-- Your goal --
Print nothing except the lines of the listing below from the line with "Scottish Heavy Athletics" to the line with "Celebrating our Scottish", each exactly as written, both ends included.

※ ※ ※

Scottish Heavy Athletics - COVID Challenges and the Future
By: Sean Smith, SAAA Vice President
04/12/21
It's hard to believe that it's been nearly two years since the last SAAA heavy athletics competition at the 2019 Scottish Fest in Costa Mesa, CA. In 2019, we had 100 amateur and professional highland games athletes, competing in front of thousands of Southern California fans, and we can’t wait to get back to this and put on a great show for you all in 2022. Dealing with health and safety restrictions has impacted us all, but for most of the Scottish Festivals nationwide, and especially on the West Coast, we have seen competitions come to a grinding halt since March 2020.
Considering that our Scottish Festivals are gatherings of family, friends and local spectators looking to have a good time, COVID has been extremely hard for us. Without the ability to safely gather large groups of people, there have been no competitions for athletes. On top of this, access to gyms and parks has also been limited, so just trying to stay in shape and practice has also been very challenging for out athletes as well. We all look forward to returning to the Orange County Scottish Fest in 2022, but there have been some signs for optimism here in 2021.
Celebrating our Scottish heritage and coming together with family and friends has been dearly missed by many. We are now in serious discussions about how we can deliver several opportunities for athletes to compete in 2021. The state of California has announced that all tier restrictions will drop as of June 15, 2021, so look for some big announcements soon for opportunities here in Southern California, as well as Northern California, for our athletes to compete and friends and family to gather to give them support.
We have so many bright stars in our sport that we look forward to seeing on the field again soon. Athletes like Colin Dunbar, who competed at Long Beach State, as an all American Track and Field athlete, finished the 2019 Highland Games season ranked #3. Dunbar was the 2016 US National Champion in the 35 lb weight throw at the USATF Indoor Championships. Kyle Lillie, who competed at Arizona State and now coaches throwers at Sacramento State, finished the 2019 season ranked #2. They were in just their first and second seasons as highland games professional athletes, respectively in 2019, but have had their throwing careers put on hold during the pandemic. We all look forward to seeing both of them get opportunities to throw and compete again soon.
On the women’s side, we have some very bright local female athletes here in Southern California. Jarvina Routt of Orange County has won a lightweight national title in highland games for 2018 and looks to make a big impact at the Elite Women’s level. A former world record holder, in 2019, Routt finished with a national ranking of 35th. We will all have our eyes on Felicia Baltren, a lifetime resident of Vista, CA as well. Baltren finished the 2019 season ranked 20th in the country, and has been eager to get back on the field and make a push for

※ ※ ※

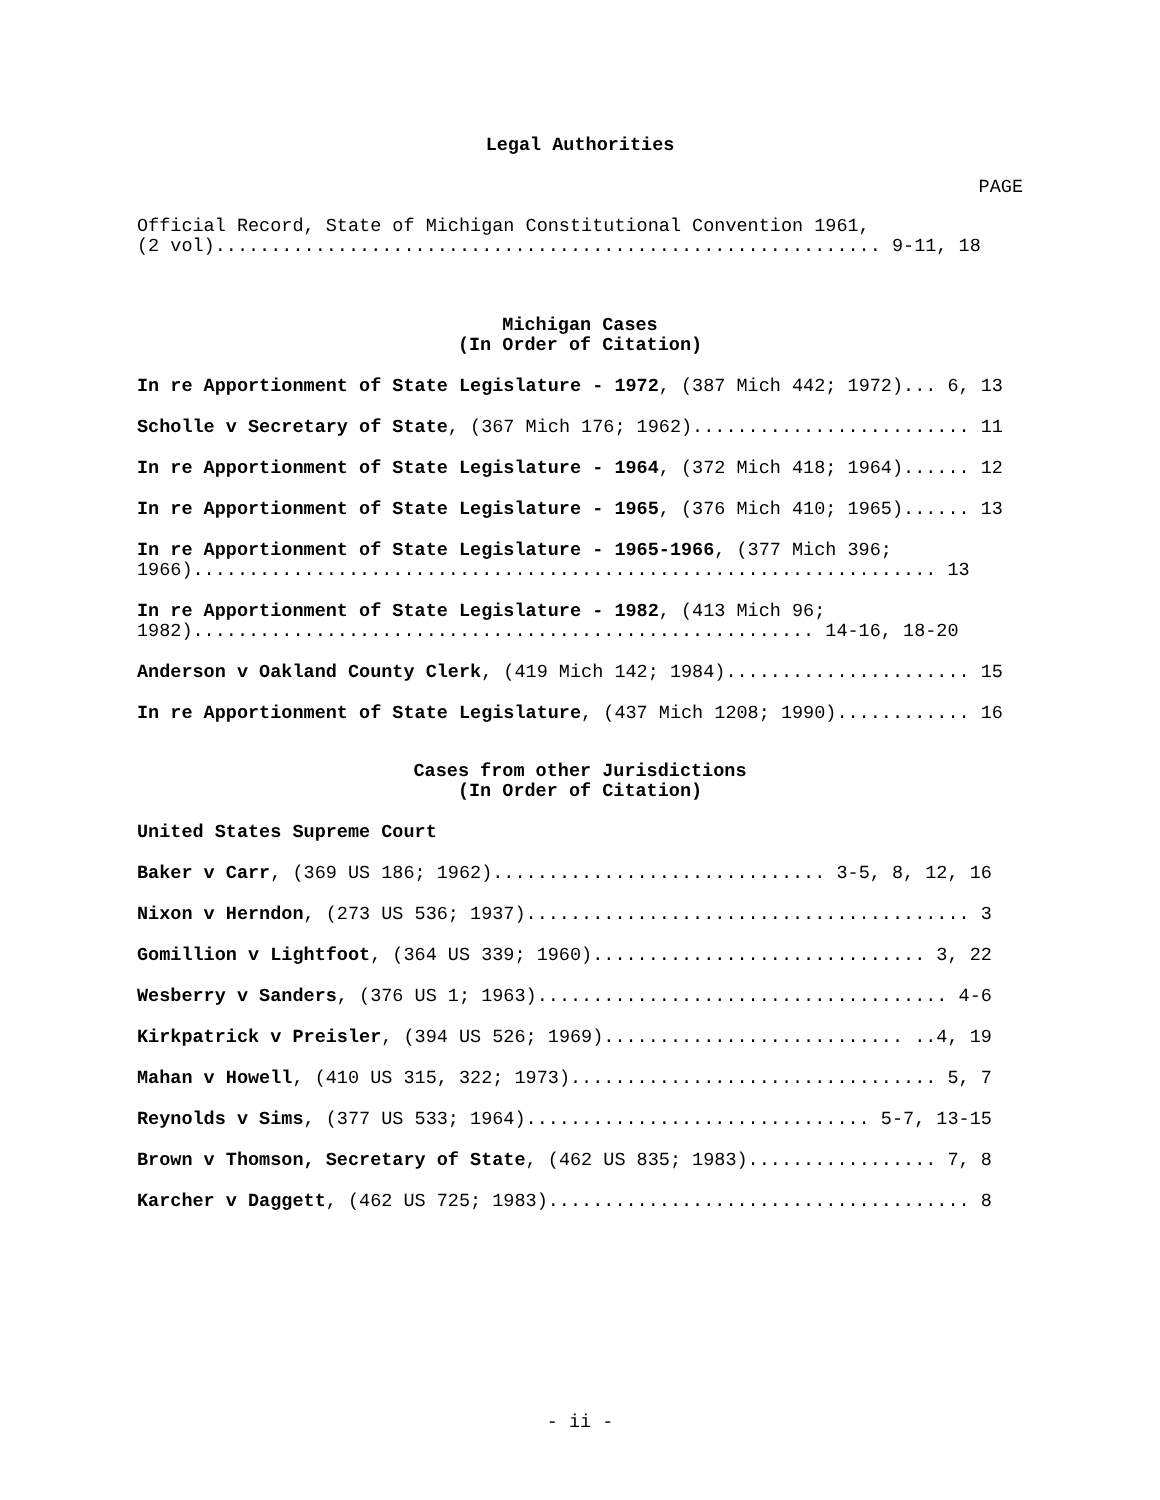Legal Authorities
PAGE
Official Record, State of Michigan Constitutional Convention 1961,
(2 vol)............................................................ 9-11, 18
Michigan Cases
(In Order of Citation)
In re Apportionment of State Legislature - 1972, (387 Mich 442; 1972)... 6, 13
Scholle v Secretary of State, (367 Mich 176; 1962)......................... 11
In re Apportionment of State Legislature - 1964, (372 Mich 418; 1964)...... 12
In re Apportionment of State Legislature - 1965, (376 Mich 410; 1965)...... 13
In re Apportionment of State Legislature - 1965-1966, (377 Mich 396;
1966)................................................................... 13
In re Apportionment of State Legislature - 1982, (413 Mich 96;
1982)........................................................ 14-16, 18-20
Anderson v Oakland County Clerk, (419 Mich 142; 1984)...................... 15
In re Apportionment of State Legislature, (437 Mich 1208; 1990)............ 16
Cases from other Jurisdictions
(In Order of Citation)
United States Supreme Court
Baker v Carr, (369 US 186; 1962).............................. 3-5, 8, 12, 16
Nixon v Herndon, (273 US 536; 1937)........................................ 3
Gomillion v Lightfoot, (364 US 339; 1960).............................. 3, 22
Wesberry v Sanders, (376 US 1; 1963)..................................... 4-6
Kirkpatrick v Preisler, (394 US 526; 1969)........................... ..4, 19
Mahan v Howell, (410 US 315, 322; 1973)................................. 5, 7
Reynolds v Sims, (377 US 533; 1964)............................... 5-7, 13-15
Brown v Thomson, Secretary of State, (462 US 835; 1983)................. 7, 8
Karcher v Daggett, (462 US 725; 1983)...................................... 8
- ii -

※ ※ ※

-- Expected output --
Scottish Heavy Athletics - COVID Challenges and the Future
By: Sean Smith, SAAA Vice President
04/12/21
It's hard to believe that it's been nearly two years since the last SAAA heavy athletics competition at the 2019 Scottish Fest in Costa Mesa, CA. In 2019, we had 100 amateur and professional highland games athletes, competing in front of thousands of Southern California fans, and we can’t wait to get back to this and put on a great show for you all in 2022. Dealing with health and safety restrictions has impacted us all, but for most of the Scottish Festivals nationwide, and especially on the West Coast, we have seen competitions come to a grinding halt since March 2020.
Considering that our Scottish Festivals are gatherings of family, friends and local spectators looking to have a good time, COVID has been extremely hard for us. Without the ability to safely gather large groups of people, there have been no competitions for athletes. On top of this, access to gyms and parks has also been limited, so just trying to stay in shape and practice has also been very challenging for out athletes as well. We all look forward to returning to the Orange County Scottish Fest in 2022, but there have been some signs for optimism here in 2021.
Celebrating our Scottish heritage and coming together with family and friends has been dearly missed by many. We are now in serious discussions about how we can deliver several opportunities for athletes to compete in 2021. The state of California has announced that all tier restrictions will drop as of June 15, 2021, so look for some big announcements soon for opportunities here in Southern California, as well as Northern California, for our athletes to compete and friends and family to gather to give them support.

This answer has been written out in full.